# Excerpted text
· · · · · · ·
Context Rot: Why AI Forgets and How to Fix It

TL;DR

Your AI starts every project sharp and ends it sloppy. By hour three of a long session, it's contradicting decisions it made earlier; by hour five, it's confidently breaking working code. The model didn't get worse — the context did. Researchers call this "context rot" — the steady degradation of output quality as a conversation grows, even when the context window is technically nowhere near full. The instinct to fix it by using a million-token model is wrong; bigger context windows degrade catastrophically and silently, with the model still answering confidently while averaging across so much noise that the signal is gone. Three patterns cause it: decision drift (old decisions become buried and lose salience), goal blur (the original goal gets diluted by recent tangents), and stale assumptions (the model's mental model of your codebase doesn't update when you change files). Four fixes compound: re-anchor explicitly every 30-60 minutes, end conversations earlier instead of treating length as a virtue, externalize memory into files the model reads each session, and trim aggressively. The reframe that helps most: context is not memory — it's a noisy room. The longer it goes, the harder it is to hear the original goal. Start treating context as a limited resource you spend deliberately, and the rot stops.

The Pattern You've Already Seen

You start a coding session with Claude. The first hour is brilliant. The model understands your intent, picks up your patterns, makes good suggestions, catches things you would have missed. You ship more in one hour than you would have in three on your own.

By hour three, something has changed. The model is making suggestions that contradict decisions it agreed to two hours ago. It's proposing patterns you explicitly rejected at the start. It's quietly re-introducing complexity you spent an hour stripping out.

By hour five, it's confidently breaking working code. It removes an import that was load-bearing. It suggests an architectural change that violates a constraint you explained at the start of the session. It cites assumptions you never gave it. The model's tone is the same — calm, helpful, confident — but its output has decayed.
· · · · · · ·
Saved data entries:

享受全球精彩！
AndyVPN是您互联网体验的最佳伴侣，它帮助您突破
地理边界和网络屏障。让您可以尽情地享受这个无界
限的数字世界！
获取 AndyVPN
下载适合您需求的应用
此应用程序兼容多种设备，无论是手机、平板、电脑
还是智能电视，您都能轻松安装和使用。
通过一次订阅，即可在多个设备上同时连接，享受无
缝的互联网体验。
· · · · · · ·
# Work order
Say whether each statement agrees with the text on context rot, answering yes or no and quoting the words of the text that settle it. (a) Context rot sets in only once the context window is close to full. (b) One recommended fix is to re-anchor explicitly every 30-60 minutes. (c) By hour five, the model's tone shifts along with the quality of its output.

# Solution to this problem
(a) No: "even when the context window is technically nowhere near full"
(b) Yes: "re-anchor explicitly every 30-60 minutes"
(c) No: "The model's tone is the same — calm, helpful, confident — but its output has decayed."